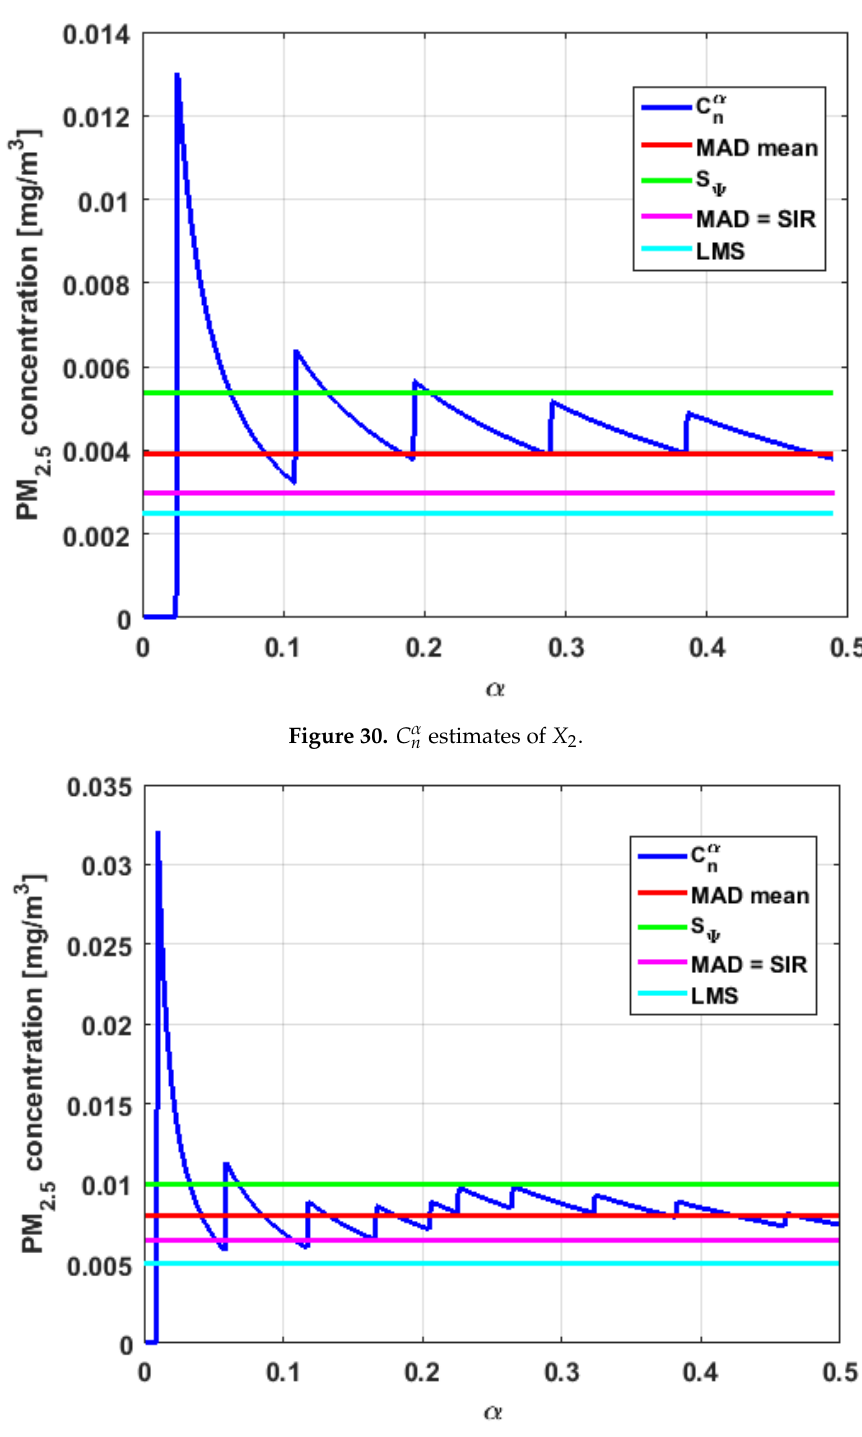
Figure 31. 𝐶 𝑛𝛼 estimates of 𝑋 3 . Figure 31. C α n estimates of X 3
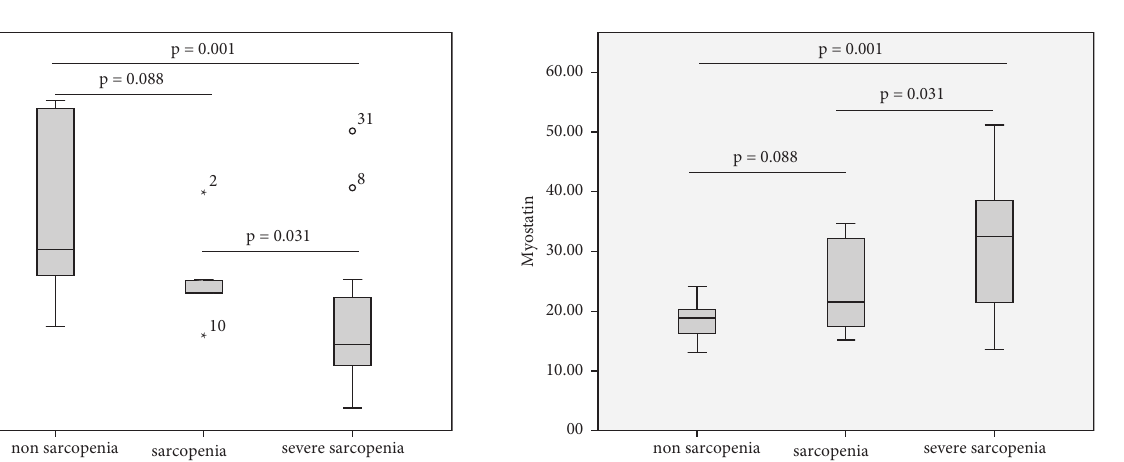
Figure 1: Comparisons of IGF-1 levels in sarcopenia status group. Figure 2: Comparisons of myostatin levels in sarcopenia status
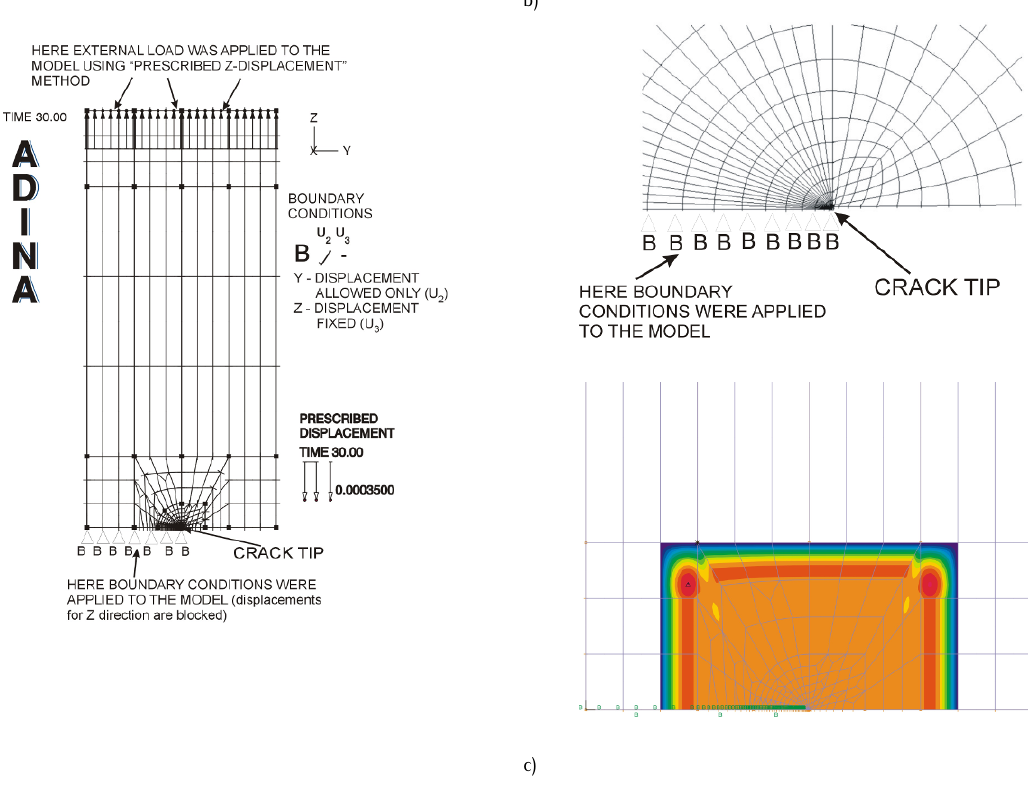
Figure 6. a) Finite element model for SEN(T) specimen used in numerical analysis; b) Crack tip model used to modeling the CC(T) specimen; c) One of the twelve integral contours for calculation of the J -integral using virtual shift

____________________

→ **PROBLEM**
Would you retype each line above exactly and skip every image?

→ **SOLUTION FOR THIS EXERCISE**
Figure 31. 𝐶 𝑛𝛼 estimates of 𝑋 3 . Figure 31. C α n estimates of X 3
Figure 1: Comparisons of IGF-1 levels in sarcopenia status group. Figure 2: Comparisons of myostatin levels in sarcopenia status
Figure 6. a) Finite element model for SEN(T) specimen used in numerical analysis; b) Crack tip model used to modeling the CC(T) specimen; c) One of the twelve integral contours for calculation of the J -integral using virtual shift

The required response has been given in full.